**任務說明:**
請緊接著下方關於circPRKAG2與結直腸癌的節選最後一句，續寫後面的內容。

**文字節選:**
⟨
圖1 circPRKAG2在結直腸癌組織中顯著下調

2.circPRKAG2表達水平與結直腸癌不良臨床病理特征呈負相關：qRT-PCR結果顯示，81%的癌組織(55/68)表現為circPRKAG2下調。利用circPRKAG2相對表達量的中位數作為界值，筆者將68例結直腸癌患者分為高表達組和低表達組(圖2)。利用χ2檢驗分析circPRKAG2表達水平與結直腸癌患者臨床病理特征之間的關系。結果表明，circPRKAG2表達水平與患者性別、年齡、腫瘤部位、腫瘤直徑以及分化程度均無明顯相關性(P>0.05)，但與腫瘤浸潤深度、淋巴結轉移、遠處轉移以及TNM分期均呈顯著負相關(P<0.05，表1)。
⟩
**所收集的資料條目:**
⟨
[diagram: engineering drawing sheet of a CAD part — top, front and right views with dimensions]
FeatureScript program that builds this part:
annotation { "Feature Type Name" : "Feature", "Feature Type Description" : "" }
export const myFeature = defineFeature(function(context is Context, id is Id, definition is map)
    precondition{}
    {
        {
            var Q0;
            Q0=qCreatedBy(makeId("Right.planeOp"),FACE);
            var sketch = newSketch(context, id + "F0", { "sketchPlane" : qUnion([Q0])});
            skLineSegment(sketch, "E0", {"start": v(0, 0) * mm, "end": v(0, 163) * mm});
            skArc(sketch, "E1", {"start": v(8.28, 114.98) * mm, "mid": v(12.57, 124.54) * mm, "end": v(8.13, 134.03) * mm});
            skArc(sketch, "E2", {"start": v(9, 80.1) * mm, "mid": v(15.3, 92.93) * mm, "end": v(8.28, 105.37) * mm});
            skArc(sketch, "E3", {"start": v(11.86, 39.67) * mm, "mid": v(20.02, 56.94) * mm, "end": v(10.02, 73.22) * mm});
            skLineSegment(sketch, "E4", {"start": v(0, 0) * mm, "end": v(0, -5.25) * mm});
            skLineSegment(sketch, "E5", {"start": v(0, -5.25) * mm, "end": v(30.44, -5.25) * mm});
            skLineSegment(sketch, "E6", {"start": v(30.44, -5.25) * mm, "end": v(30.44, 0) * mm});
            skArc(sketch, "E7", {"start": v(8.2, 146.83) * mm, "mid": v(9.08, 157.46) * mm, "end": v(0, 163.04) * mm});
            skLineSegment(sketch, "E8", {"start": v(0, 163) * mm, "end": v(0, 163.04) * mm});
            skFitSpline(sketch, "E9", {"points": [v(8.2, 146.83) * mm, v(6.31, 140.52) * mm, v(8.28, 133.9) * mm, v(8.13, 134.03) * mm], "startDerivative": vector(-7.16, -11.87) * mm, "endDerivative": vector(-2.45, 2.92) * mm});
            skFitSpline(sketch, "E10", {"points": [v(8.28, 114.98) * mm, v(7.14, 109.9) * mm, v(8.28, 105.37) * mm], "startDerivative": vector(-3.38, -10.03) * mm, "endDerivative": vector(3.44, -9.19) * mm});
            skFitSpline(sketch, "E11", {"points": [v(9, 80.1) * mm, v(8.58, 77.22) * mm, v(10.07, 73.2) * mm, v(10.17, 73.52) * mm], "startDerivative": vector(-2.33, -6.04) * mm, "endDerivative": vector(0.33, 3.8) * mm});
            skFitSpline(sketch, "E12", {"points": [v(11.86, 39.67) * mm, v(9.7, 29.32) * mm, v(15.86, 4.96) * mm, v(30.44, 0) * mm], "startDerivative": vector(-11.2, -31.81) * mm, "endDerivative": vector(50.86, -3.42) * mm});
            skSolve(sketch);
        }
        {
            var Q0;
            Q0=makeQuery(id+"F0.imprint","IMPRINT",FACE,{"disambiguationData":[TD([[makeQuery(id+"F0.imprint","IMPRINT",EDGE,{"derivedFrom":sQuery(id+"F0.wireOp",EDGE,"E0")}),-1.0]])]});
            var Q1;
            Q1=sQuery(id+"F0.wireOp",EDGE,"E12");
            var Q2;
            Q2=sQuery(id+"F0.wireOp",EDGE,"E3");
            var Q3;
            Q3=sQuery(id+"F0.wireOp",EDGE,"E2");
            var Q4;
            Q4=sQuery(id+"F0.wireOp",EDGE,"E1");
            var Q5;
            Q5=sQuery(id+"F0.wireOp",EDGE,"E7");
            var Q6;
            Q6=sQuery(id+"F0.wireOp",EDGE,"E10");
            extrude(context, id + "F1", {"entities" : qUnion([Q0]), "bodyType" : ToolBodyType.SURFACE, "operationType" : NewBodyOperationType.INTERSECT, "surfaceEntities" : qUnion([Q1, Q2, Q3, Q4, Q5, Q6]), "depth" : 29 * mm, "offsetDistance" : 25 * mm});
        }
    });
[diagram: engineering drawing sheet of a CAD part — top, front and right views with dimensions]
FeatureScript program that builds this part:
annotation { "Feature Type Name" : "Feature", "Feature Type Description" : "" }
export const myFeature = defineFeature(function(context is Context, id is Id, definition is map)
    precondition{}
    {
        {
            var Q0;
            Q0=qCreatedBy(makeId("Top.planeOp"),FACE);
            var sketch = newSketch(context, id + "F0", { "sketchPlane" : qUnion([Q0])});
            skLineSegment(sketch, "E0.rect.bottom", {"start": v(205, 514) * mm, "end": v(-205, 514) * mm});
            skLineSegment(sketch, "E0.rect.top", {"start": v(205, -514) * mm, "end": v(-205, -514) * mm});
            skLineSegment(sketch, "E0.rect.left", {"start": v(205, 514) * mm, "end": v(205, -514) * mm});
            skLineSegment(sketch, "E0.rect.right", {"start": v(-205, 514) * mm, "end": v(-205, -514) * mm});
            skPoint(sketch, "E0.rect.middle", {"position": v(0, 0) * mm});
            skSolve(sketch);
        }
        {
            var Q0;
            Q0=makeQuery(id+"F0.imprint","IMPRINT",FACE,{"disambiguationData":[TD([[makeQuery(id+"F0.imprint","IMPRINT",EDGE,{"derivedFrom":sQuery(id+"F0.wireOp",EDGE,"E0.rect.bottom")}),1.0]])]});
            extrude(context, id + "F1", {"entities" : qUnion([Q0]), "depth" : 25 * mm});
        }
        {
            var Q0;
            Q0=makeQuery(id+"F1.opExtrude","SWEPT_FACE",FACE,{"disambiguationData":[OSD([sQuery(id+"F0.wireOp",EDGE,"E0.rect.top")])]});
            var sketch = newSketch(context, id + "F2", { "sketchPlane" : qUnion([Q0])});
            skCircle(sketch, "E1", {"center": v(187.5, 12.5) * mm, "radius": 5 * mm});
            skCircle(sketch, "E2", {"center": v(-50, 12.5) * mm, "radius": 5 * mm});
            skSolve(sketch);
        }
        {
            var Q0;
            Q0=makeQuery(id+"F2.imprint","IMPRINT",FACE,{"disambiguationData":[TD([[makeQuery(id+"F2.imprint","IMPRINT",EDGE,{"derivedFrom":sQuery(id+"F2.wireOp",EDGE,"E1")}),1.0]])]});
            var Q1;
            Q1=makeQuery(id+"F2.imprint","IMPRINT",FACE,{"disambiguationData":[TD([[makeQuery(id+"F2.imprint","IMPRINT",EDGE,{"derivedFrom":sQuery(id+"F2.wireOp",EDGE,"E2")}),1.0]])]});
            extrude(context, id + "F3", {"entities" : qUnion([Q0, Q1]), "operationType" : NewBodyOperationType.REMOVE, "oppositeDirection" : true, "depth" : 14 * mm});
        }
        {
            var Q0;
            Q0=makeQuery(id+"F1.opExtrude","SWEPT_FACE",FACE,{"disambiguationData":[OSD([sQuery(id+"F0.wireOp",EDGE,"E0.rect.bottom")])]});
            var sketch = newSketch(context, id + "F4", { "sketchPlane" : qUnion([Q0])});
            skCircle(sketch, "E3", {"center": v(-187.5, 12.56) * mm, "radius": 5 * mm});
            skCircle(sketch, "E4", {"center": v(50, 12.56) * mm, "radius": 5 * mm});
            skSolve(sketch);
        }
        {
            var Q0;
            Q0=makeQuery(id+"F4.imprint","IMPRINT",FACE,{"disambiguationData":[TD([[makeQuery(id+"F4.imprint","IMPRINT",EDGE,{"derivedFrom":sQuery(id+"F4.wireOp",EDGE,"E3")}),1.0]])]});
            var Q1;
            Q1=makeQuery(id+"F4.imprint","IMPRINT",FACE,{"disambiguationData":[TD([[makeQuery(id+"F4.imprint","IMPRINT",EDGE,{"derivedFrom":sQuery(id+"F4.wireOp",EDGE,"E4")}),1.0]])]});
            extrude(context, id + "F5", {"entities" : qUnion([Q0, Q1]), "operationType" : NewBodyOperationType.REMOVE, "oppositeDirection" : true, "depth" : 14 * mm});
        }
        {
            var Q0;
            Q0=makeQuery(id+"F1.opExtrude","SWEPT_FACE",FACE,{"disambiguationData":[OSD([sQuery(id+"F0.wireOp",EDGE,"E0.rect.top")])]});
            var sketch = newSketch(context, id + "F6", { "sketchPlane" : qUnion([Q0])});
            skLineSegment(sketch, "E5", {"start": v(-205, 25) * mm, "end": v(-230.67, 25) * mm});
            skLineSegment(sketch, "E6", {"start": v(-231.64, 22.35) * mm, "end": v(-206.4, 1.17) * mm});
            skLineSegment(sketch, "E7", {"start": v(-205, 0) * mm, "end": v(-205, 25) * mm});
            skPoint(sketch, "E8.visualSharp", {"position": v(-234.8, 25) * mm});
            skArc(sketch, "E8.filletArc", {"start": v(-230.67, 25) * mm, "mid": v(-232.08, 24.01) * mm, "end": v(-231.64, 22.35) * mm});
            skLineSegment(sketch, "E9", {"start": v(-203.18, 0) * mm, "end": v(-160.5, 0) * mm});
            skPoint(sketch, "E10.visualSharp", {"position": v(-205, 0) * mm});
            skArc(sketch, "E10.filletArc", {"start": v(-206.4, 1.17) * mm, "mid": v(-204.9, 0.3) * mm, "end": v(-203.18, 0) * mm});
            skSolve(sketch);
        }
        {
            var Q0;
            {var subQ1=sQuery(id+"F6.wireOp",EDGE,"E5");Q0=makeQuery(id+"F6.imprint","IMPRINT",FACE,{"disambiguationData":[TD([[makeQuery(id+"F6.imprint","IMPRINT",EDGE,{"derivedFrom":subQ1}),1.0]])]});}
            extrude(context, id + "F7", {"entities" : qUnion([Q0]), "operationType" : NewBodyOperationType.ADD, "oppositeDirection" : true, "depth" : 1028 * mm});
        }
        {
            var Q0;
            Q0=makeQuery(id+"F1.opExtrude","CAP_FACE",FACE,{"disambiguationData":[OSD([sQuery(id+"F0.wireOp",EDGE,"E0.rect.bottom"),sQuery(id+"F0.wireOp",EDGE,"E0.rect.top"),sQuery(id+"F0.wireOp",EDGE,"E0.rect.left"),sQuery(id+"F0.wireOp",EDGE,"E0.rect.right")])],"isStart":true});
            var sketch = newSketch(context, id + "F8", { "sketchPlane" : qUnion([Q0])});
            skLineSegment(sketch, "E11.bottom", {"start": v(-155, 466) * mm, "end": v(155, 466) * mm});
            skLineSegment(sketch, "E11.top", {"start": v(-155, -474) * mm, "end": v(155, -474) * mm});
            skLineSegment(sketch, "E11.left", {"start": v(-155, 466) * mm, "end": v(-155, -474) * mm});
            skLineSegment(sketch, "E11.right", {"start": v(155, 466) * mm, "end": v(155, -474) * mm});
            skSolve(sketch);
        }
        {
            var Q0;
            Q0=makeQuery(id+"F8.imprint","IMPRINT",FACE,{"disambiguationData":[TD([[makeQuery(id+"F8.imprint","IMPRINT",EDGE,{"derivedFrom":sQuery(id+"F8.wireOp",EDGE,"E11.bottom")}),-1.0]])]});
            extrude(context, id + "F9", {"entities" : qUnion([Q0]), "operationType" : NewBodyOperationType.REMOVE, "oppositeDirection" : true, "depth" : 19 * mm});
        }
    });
⟩
**參考答案:**
圖2 circPRKAG2在68對結直腸癌組織中的具體表達情況

表1 circPRKAG2表達水平與結直腸癌臨床病理特征之間的關系[n(%)]

3.利用siRNA干擾結直腸癌細胞中circPRKAG2的表達：向結直腸癌細胞中轉染siRNA后，提取RNA，行qRT-PCR驗證。結果表明，兩條siRNA中，si-#2的敲除效率更高，其在兩個細胞系中干擾效率均>80%(P<0.001)。另外，si-#2對circPRKAG2宿主基因來源的PRKAG2 mRNA的相對表達量無影響(圖3)。因此，筆者利用si-#2轉染細胞并進行體外細胞功能實驗。

圖3 siRNA干擾結直腸癌細胞中circPRKAG2的表達

4.干擾circPRKAG2能夠促進結直腸癌細胞克隆形成能力：對si-NC組和si-#2組結直腸癌細胞進行克隆形成實驗，結果表明，si-#2組細胞克隆數量顯著多于si-NC組(P<0.001，圖4)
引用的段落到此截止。